Exercise | Please count the lines in the records below that contain the string "Hotel", treating uppercase and lowercase as different. Reply with the number alone.

Data for processing |

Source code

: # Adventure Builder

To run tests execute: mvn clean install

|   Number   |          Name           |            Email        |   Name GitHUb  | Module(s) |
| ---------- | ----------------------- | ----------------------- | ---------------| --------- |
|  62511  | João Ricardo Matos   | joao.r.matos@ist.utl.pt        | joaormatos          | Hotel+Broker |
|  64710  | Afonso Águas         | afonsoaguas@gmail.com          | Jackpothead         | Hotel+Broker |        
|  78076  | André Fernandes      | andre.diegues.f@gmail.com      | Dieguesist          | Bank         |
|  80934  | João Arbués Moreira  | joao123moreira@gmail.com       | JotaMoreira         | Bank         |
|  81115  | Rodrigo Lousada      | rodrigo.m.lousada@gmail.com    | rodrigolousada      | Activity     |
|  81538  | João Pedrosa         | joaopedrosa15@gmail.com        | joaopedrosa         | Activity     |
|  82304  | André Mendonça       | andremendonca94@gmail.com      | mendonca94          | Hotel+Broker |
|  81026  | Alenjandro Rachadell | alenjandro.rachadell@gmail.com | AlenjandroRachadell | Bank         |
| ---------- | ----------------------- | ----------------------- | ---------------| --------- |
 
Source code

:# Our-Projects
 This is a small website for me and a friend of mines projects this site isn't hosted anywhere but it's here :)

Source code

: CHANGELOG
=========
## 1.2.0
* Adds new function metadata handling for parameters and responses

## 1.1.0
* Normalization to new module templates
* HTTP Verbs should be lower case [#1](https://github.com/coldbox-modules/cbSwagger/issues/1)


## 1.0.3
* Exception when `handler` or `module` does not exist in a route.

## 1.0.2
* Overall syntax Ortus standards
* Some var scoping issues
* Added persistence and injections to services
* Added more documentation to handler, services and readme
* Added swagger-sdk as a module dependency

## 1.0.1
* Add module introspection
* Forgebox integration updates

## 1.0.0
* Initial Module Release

Solution to this task | 3